Canonical normalization rules

Each input element is normalized before hashing.

Minimum normalization requirements:

  • Convert to string using an explicit rule:
    • integers to base 10 string
    • booleans to true or false
  • Trim leading and trailing whitespace
  • Normalize internal whitespace runs to a single space
  • Normalize unicode to NFC
  • Normalize newlines to \n
  • Lowercase only when explicitly declared for that id family
  • For filesystem paths:
    • normalize separators to /
    • remove redundant ./
    • do not resolve symlinks
  • For URLs:
    • strip trailing slash
    • lowercase scheme and host
    • preserve path case
    • remove default ports when present

A stable id must not depend on environment specific values such as absolute local paths, unless the contract explicitly declares that path as the canonical source reference.

Hash algorithm

Stable ids use a cryptographic hash of the canonical input string.

Behavioral rules:

  • Use a single, fixed hash algorithm for the stable id family
  • Use a single, fixed canonical input string format
  • The input string must include a version marker for the stable id specification

Recommended contract defaults:

  • Algorithm: sha256
  • Encoding: UTF 8
  • Canonical concatenation: join normalized parts with a single separator that cannot appear unescaped

Any change to:

  • algorithm
  • canonical concatenation format
  • normalization rules requires an ADR and a version bump of this page and the emitting schemas.

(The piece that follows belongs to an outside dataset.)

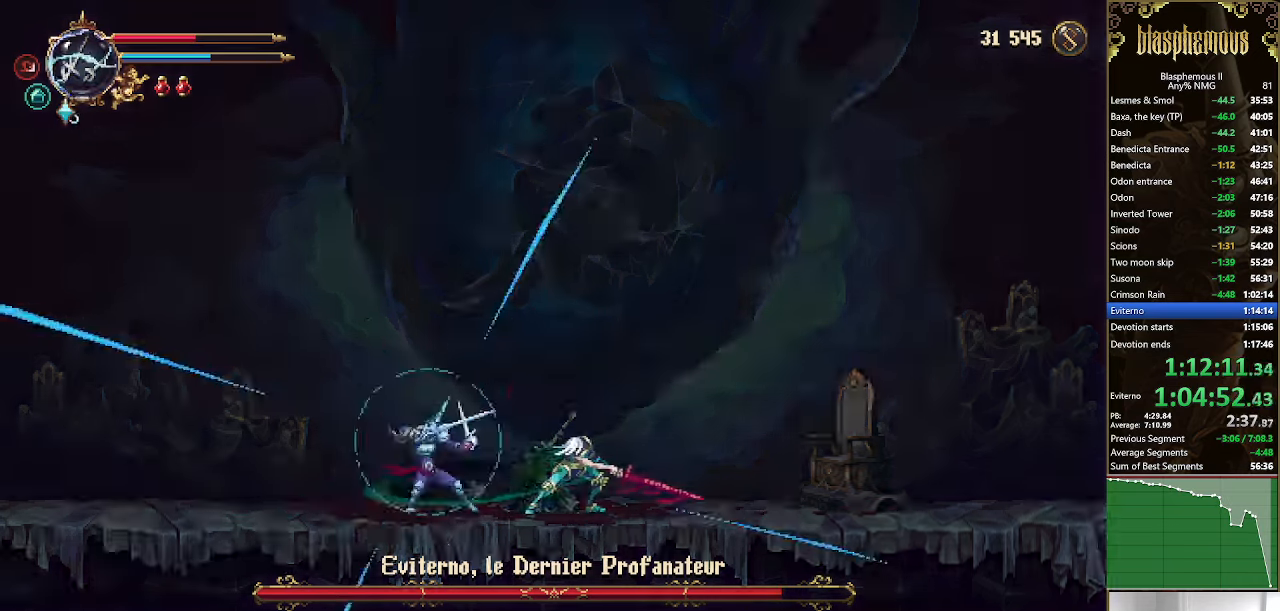
{"buttons": ["SQUARE", "DPAD_LEFT"], "left_stick": "center", "right_stick": "center", "events": [[366, "DPAD_LEFT", "down"], [466, "SQUARE", "down"]]}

Canonical input string format

The canonical string must be unambiguous.

Behavioral requirements:

  • Include a stable id spec marker such as stable_id:v1
  • Include the number of parts
  • Include per part length or an escaping rule so separators cannot cause ambiguity

Output format constraints

Stable id output must satisfy:

  • Lowercase ascii only
  • Fixed prefix indicating family and version when applicable
  • Fixed length by convention
  • No punctuation that is unsafe in filenames

Recommended output format:

  • id_<hashprefix>
  • hashprefix length should be long enough to make collisions negligible in your scale

Collision stance

Collision risk is treated as negligible but not impossible.

Rules:

  • If a collision is detected, the producer must fail fast
  • The run record must capture the colliding inputs and ids
  • Do not silently dedupe collisions by keeping the first

Filenames derived from ids

File and directory names derived from ids must be portable and safe.

Allowed characters

Allowed characters set:

  • lowercase letters a to z
  • digits 0 to 9
  • underscore
  • hyphen

Do not use:

  • spaces
  • uppercase
  • colons
  • slashes
  • unicode punctuation

Max length and truncation

Rules:

  • Filenames should remain under a conservative limit such as 120 characters for compatibility
  • If an id derived name would exceed the limit:
    • keep the id portion intact
    • truncate any human label or slug portion
    • append a short checksum of the truncated label to avoid collisions

Duplicates

If two items map to the same filesystem path:

  • Treat as an integrity error
  • Do not auto rename with random suffixes

If a human label is part of the path, and labels collide:

  • Keep the path based on the id
  • Store the human label in metadata, not the path

Slugs

Slugs are for readability, not identity.

Rules:

  • Slugs must be derived from a human title field, not from the id
  • Slugs may change without breaking identity, but should not be used as lookup keys
  • If slug changes, the id remains the same

Naming rules by artifact family

This section defines what each primary id represents and what must be included in its stable id inputs.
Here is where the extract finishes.